- [How to complete this task]: What lines of the data below hold the string "username"? Copy each one.

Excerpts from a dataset
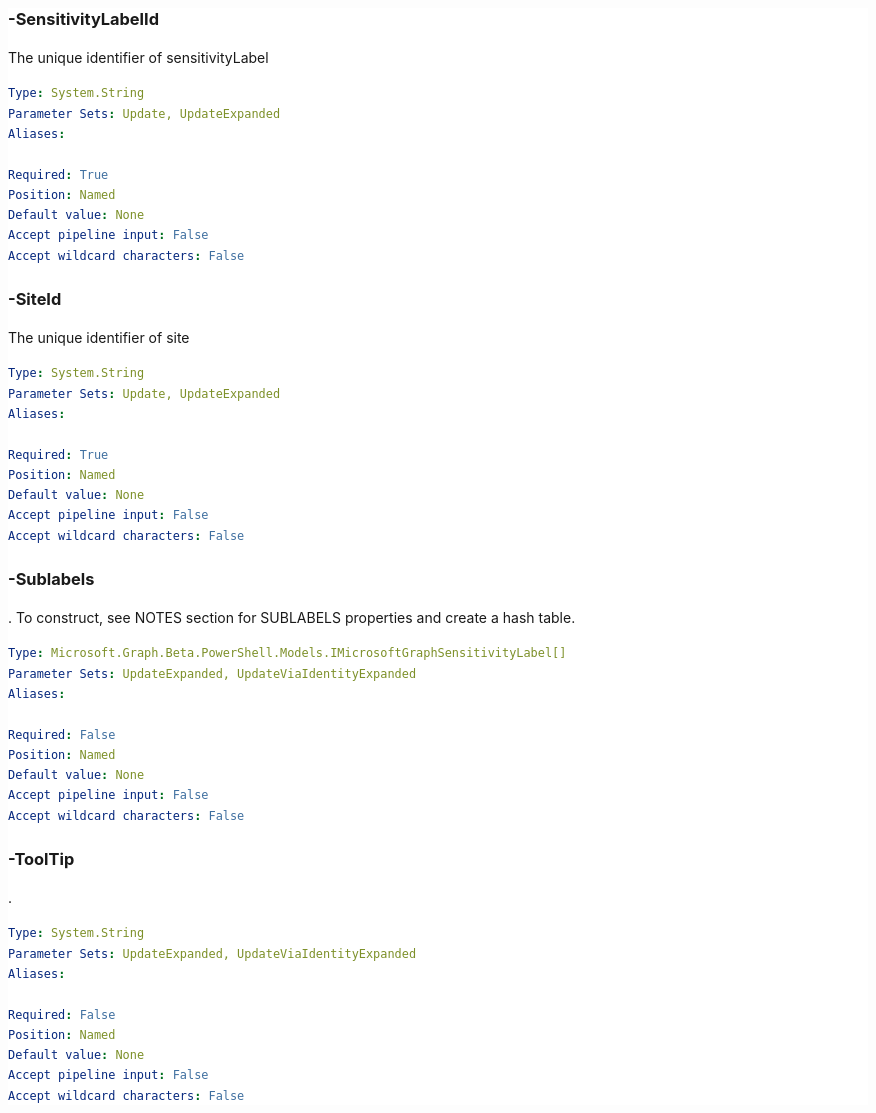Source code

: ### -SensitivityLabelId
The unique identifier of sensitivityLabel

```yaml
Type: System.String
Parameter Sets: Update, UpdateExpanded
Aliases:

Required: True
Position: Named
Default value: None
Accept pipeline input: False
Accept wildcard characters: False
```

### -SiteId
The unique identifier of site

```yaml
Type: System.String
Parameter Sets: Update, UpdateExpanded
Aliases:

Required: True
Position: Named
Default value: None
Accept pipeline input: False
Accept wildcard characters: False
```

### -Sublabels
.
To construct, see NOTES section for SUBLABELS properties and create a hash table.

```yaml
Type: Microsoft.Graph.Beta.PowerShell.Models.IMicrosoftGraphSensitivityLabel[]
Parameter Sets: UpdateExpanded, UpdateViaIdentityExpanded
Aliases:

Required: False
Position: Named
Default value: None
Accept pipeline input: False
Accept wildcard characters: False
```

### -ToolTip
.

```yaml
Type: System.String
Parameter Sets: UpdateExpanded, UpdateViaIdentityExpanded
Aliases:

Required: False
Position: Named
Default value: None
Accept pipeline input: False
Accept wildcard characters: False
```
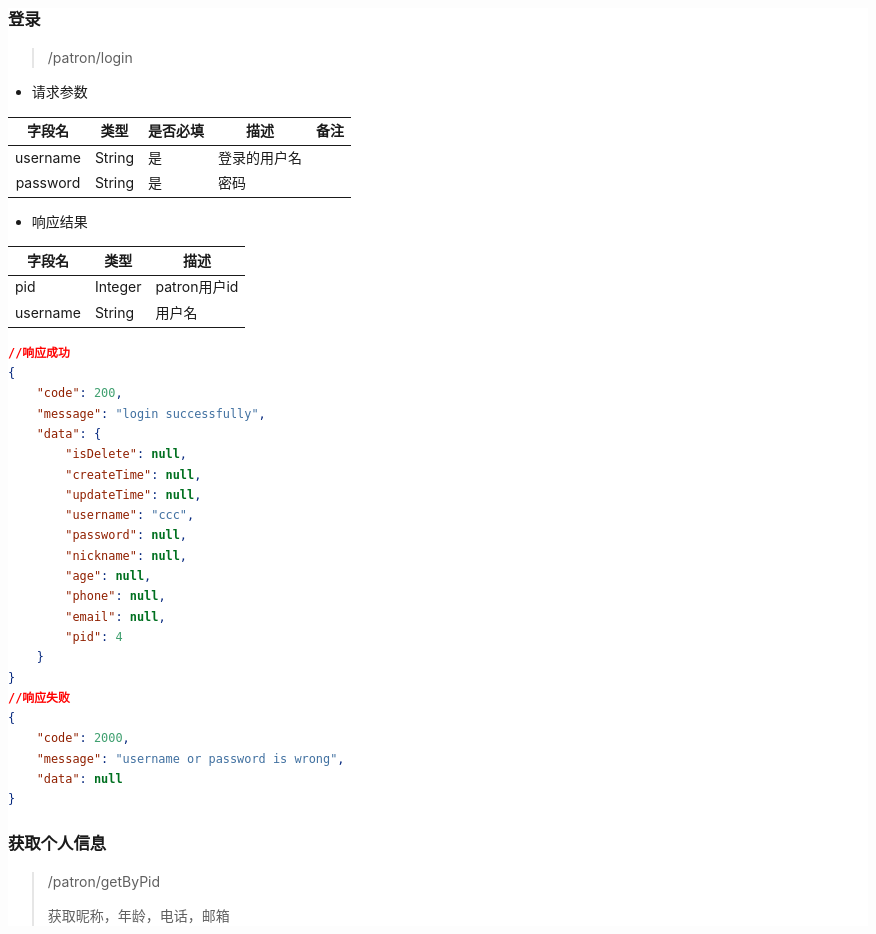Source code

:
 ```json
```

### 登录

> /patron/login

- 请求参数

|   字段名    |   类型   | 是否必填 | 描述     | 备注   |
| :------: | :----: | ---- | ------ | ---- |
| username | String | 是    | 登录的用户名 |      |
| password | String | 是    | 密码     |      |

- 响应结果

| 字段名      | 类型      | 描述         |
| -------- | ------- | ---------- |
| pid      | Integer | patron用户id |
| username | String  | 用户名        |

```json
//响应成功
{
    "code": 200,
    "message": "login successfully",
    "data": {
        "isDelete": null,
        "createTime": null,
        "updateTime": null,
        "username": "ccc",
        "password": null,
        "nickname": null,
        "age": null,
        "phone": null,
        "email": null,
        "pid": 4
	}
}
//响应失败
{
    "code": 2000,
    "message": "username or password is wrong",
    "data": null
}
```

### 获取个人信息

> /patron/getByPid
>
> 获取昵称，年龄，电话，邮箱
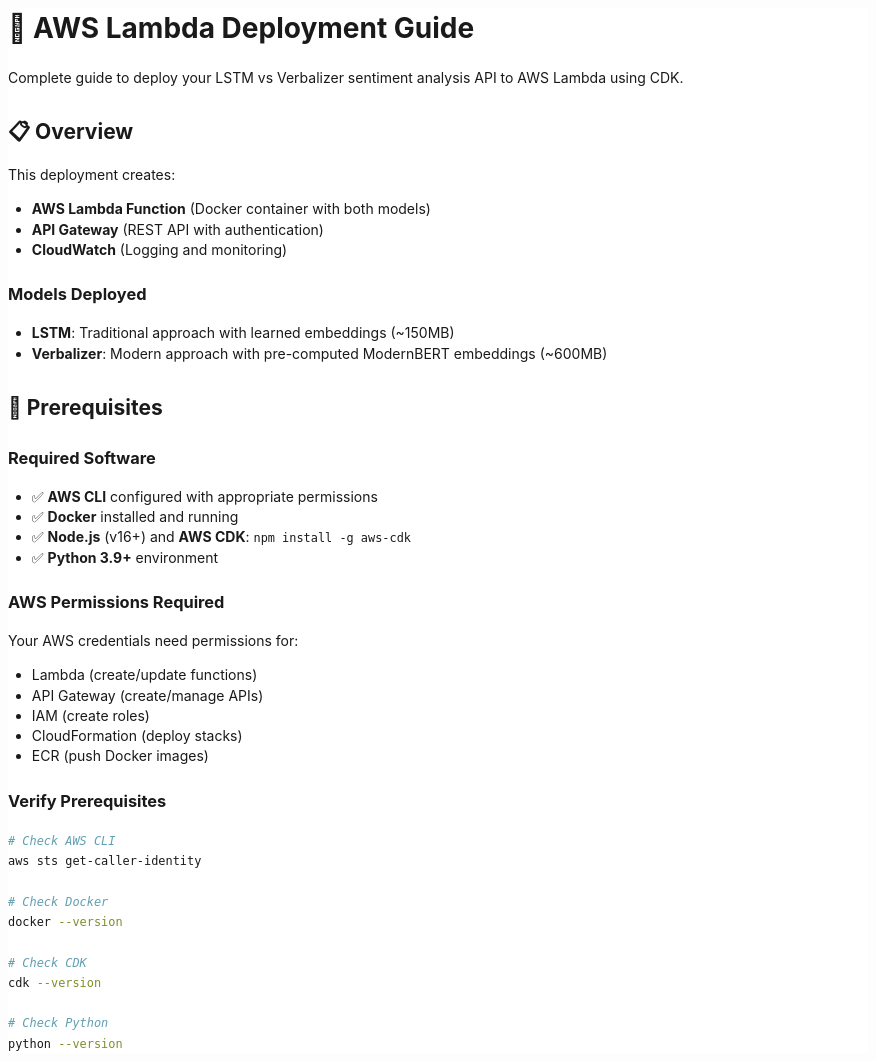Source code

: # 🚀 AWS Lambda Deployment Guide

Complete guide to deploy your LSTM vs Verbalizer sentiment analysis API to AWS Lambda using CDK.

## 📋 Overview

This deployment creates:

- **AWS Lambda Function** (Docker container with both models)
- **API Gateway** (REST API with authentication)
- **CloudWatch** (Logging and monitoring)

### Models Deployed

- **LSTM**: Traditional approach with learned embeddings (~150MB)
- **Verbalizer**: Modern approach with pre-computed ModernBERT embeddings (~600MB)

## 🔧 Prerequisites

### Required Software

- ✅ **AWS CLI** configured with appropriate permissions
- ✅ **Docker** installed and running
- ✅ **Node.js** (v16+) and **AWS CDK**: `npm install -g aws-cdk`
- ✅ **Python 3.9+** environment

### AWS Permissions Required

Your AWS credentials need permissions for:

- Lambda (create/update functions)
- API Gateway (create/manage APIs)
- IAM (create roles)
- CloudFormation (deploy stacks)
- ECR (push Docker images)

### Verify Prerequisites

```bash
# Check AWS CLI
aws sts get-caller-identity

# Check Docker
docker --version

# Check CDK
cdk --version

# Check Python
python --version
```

- [Task solution]:
| username | String | 是    | 登录的用户名 |      |
| username | String  | 用户名        |
        "username": "ccc",
    "message": "username or password is wrong",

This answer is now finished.